Fine-grained Hallucination Detection and Editing for Language Models

Paper · arXiv 2401.06855 · Published January 12, 2024

Several recent work studies automatic hallucination detection (Min et al., 2023) or editing outputs (Gao et al., 2022) to address such LM hallucinations. These systems typically categorize hallucinations into simplistic binary distinctions like factual or not factual (Figure 1 top). We argue that hallucinations manifest in diverse forms, each requiring varying degrees of careful assessments to verify factuality. Entity-level contradictions are usually evident and can be easily rectified with a single reference. Conversely, errors involving fabricated entities (e.g., The Messi Diaries in Figure 1) demand thorough verification across multiple sources. This underscores the need for a more fine-grained approach to detect hallucination for model development and human verification.

We introduce FAVA, a new retrieval-augmented LM that can identify and mark hallucinations at the span level using a unified syntax (Figure 1, left bottom). Due to the annotation costs, we design an LM-based synthetic data generation process, and train FAVA on the 35k resulting instances. We compare FAVA with state-of-the-art LMs on fine-grained hallucination detection and editing in LM outputs. FAVA significantly outperforms ChatGPT with and without external knowledge by 23.7% on fine-grained hallucination detection. Furthermore, FAVA effectively corrects hallucinations in diverse LM outputs—FAVA editing improves FActScore (Min et al., 2023) of Alapaca 7, 13B, and ChatGPT by 4.4, 9.3 and 3.3%, respectively.

We group hallucinations into two major categories: statements that contradict world knowledge (Type 1) and unverifiable statements (Types 2, 3, and 4).

(1a) Entity : Contradictory entity errors are a sub-category within contradictory statement errors where an entity in a statement is incorrect and changing that single entity can make the entire sentence factually correct.

(1b) Relation : Contradictory relation errors are another sub-category within contradictory statements where a semantic relationship (e.g., verbs, prepositions, or adjectives) in a statement is incorrect.

(1c) Sentence : Contradictory sentence errors refer to cases where a full statement entirely contradicts relevant evidence from the web.

(2) Invented : Invented errors refer to statements where the LM generates an entirely fabricated entity that doesn’t exist based on world knowledge. Fictional entities in creative work aren’t included.
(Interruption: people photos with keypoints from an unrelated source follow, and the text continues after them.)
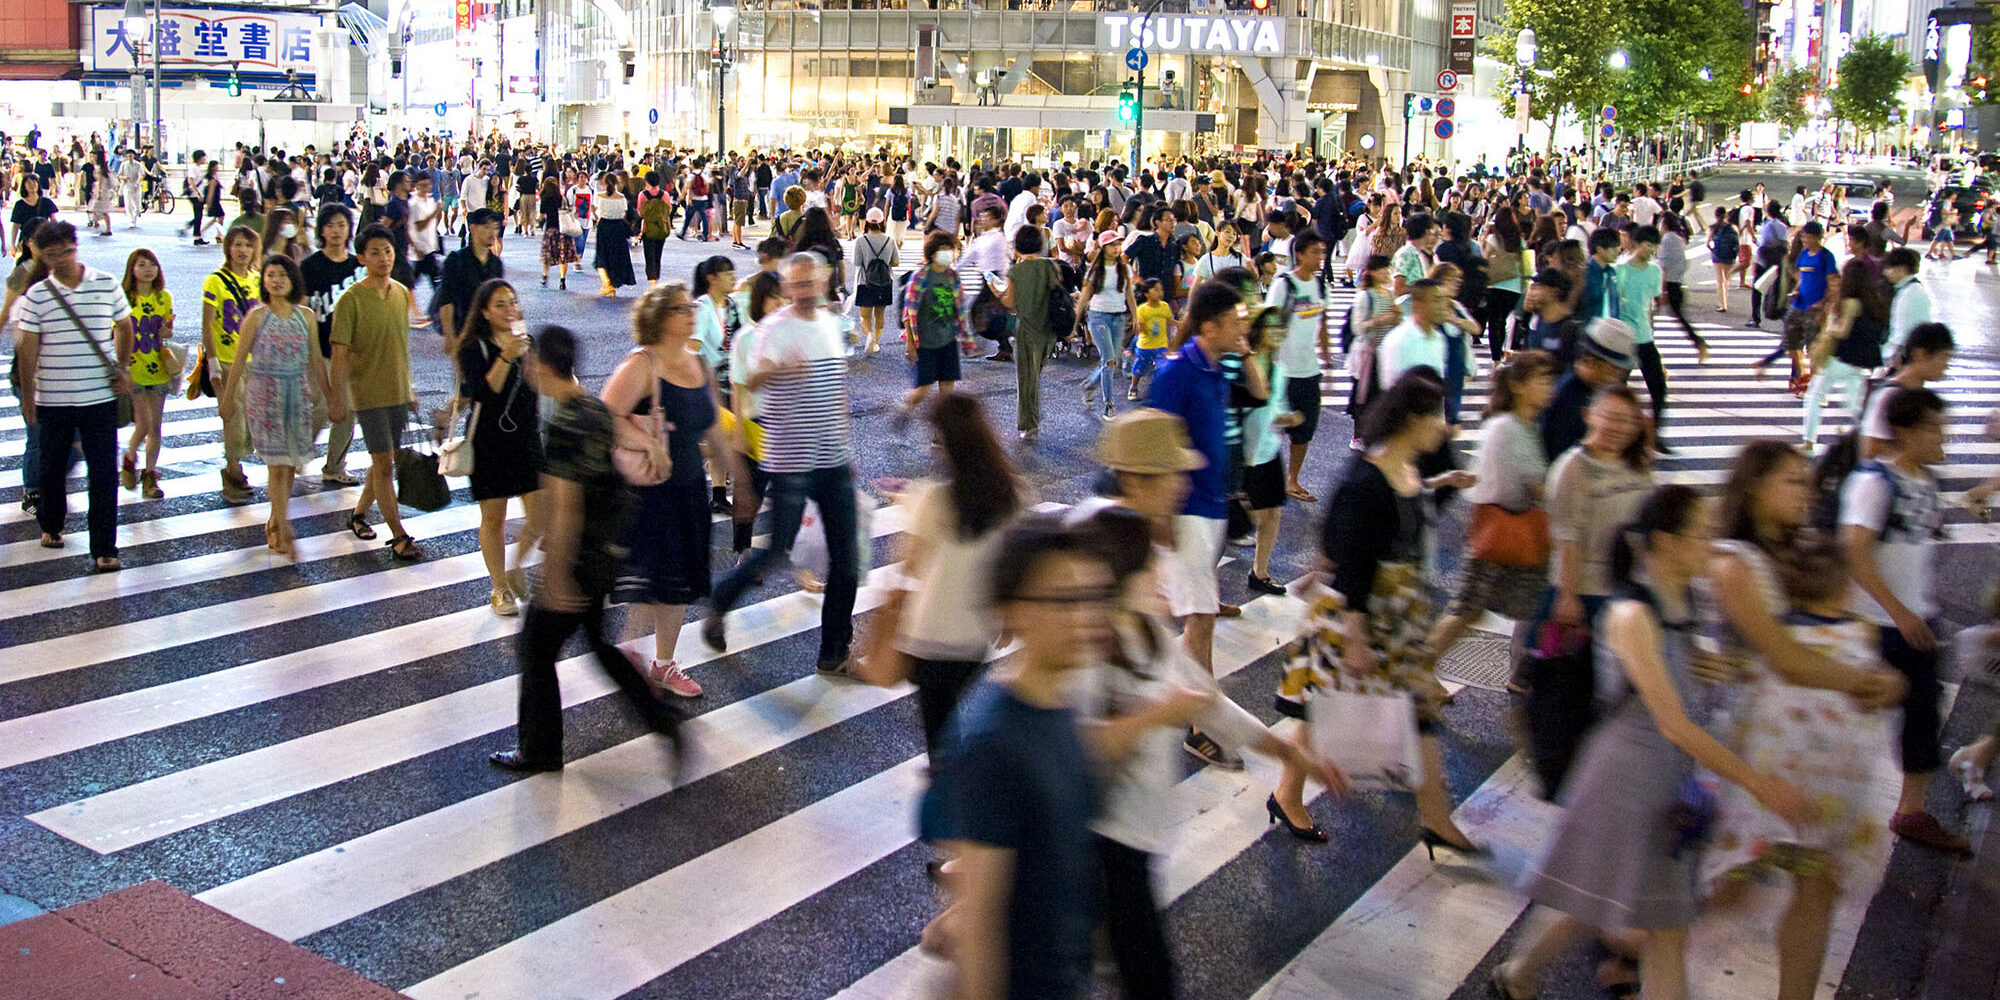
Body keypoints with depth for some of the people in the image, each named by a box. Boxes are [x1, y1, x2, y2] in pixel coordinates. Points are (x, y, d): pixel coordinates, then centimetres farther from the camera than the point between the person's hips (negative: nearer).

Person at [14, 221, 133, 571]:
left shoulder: (107, 285, -1)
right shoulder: (36, 295, -2)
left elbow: (124, 326, 13)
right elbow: (27, 347, 0)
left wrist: (123, 369, 4)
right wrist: (26, 395, 0)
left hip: (101, 396, -1)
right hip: (51, 398, 1)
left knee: (103, 474, -3)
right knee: (51, 467, 16)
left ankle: (104, 548, 1)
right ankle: (50, 525, 41)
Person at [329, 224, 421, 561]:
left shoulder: (402, 293, 5)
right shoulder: (351, 300, -13)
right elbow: (340, 353, -12)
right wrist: (337, 398, -13)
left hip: (399, 392, 6)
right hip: (369, 394, -6)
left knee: (384, 461, 14)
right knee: (384, 464, -4)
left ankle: (359, 513, 34)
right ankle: (398, 536, 1)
(3) Subjective : Subjective errors refer to an expression that lacks universal validity and is often influenced by personal beliefs, opinions, or biases.

(4) Unverifiable : This refers to statements where the LM output contains facts, but none of the retrieved evidence from the web can directly support or contradict the fact (e.g., personal matters).4 While Entity or Relation are often phrase-level and can be fixed by minimal editing erroneous phrases, other error types can be an entire sentence or part of a sentence and should be removed from a response to make it precisely factual.

Fine-grained detection can be simplified into a binary classification task, in which a system predicts if a sentence si includes any factual errors or not.5

Task 2: Hallucination editing. Some hallucinations can be fixed with minimal span-level edits, while others need to be removed or marked as unverifiable. In the editing task, the system is expected to suggest fine-grained edits to improve the factuality of the LM output.